Plan: | Heeghstraat, Didam |
---|---|
Status: | vastgesteld |
Plantype: | bestemmingsplan |
IMRO-idn: | NL.IMRO.1955.bpsgddmwonheeghstr-va01 |
De Stichting Staring Advies heeft een Quickscan Natuurtoets (projectnummer 1577, rapportnummer 1142, d.d. 01-12-2010, zie bijlage 2) uitgevoerd om te inventariseren of door de geplande ontwikkeling schade kan ontstaan aan populaties van beschermde soorten flora en/of fauna, en op welke wijze de eventuele schade beperkt of gecompenseerd kan worden. Tijdens de uitvoering van het verkennende natuuronderzoek is het voorkomen van beschermde soorten planten en dieren op de locatie nagegaan. Daarnaast is onderzocht op welke wijze de plannen voor de locatie in overeenstemming gebracht kunnen worden met de Flora- en faunawet.
Flora
In het plangebied zijn geen beschermde plantensoorten aangetroffen tijdens het veldonderzoek. De Atlas van de Flora van Oost-Gelderland geeft, voor het kilometerhok waarbinnen het plangebied zich bevindt, de aanwezigheid van enkele licht beschermde plantensoorten weer. Beschermde plantensoorten worden niet verwacht binnen het plangebied door het ontbreken van geschikte groeiplaatsen. Voor licht beschermde soorten geldt bovendien de vrijstellingsregeling bij ruimtelijke ingrepen.
Broedvogels
Alle aangetroffen en te verwachten vogelsoorten zijn beschermd krachtens de Flora- en faunawet en de Vogelrichtlijn. Ontheffing voor deze diergroep is niet mogelijk. Dit betekent dat het verstoren, verontrusten, doden en anderszins nadelig beïnvloeden van deze soortgroep niet is toegestaan. Voor vogels geldt dat deze tijdens de broedperiode het meest gevoelig zijn voor verstoring. Hierdoor is het raadzaam met de werkzaamheden te starten buiten het broedseizoen (ruwweg tussen 15 maart en 15 juli). Broedgevallen buiten deze periode zijn ook beschermd.
Zoogdieren
Tijdens het veldonderzoek zijn geen zoogdieren aangetroffen. Er worden enkele algemene, licht beschermde soorten verwacht als egel, haas, konijn, mol, spitsmuizen en echte muizen.
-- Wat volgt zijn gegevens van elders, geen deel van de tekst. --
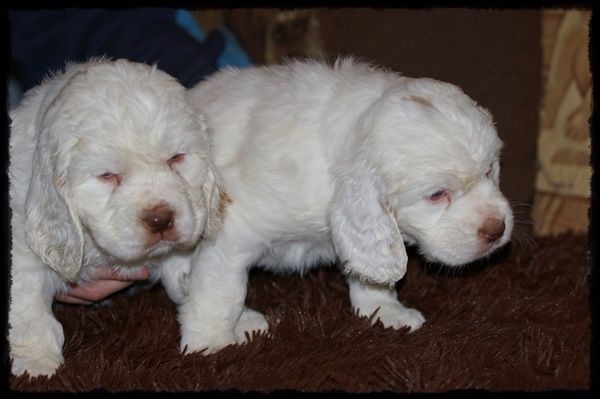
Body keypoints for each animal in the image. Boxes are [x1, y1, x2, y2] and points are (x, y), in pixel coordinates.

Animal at [8, 59, 220, 378]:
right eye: (107, 175)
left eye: (176, 158)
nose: (160, 220)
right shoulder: (23, 247)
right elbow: (29, 307)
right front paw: (37, 363)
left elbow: (184, 274)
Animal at [180, 57, 512, 354]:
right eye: (436, 195)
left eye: (489, 171)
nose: (498, 229)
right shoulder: (231, 232)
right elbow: (221, 292)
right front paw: (211, 343)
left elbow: (368, 270)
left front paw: (385, 311)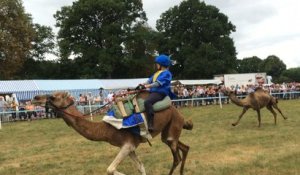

Deze en andere te verwachten soorten staan, met uitzondering van de steenmarter, allemaal vermeld in Flora- en faunawet, tabel 1 en zijn daarmee licht beschermd. Bij ruimtelijke ingrepen geldt voor deze soorten automatisch de vrijstellingsregeling. Het voorkomen van de strenger beschermde steenmarter (Flora- en faunawet, tabel 2) is alleen ontheffingsplichtig wanneer er vaste verblijfplaatsen aanwezig zijn. Hiervan is binnen het plangebied geen sprake.
Vleermuizen
Alle soorten vleermuizen staan vermeld in tabel 3 en de Habitatrichtlijn. Dit betekent dat alle vleermuissoorten streng beschermd zijn. Verblijfplaatsen van vleermuizen zijn niet aanwezig en ook niet te verwachten door het ontbreken van bomen met holten of gebouwen met geschikte verblijfplaatsen binnen het plangebied. Het plangebied is matig geschikt als foerageergebied voor vleermuizen. De geplande ingreep heeft geen negatief effect op foeragerende vleermuissoorten door de aanwezigheid van voldoende geschikt habitat in de directe omgeving van het plangebied.
Overige diersoorten
Amfibieën, reptielen, vissen en ongewervelden zijn tijdens het veldbezoek niet aangetroffen en worden ook niet verwacht. Gezien het ontbreken van (voldoende) geschikt leefgebied zijn deze niet te verwachten in het plangebied. Landhabitat van licht beschermde soorten als bruine kikker en gewone pad is mogelijk in het plangebied. Het wordt aanbevolen om de kavel bouwrijp te maken voor de winterperiode, wanneer amfibieën in rust zijn. Hierdoor is de kans op schade aan individuen nihil.
Conclusie
Het is aannemelijk dat er een aantal algemene vogelsoorten binnen de grenzen van het plangebied broeden. De werkzaamheden (sloop, nieuwbouw) dienen derhalve buiten het broedseizoen (15 maart - 15 juli) te worden gestart om de verstoring van broedende vogels te minimaliseren.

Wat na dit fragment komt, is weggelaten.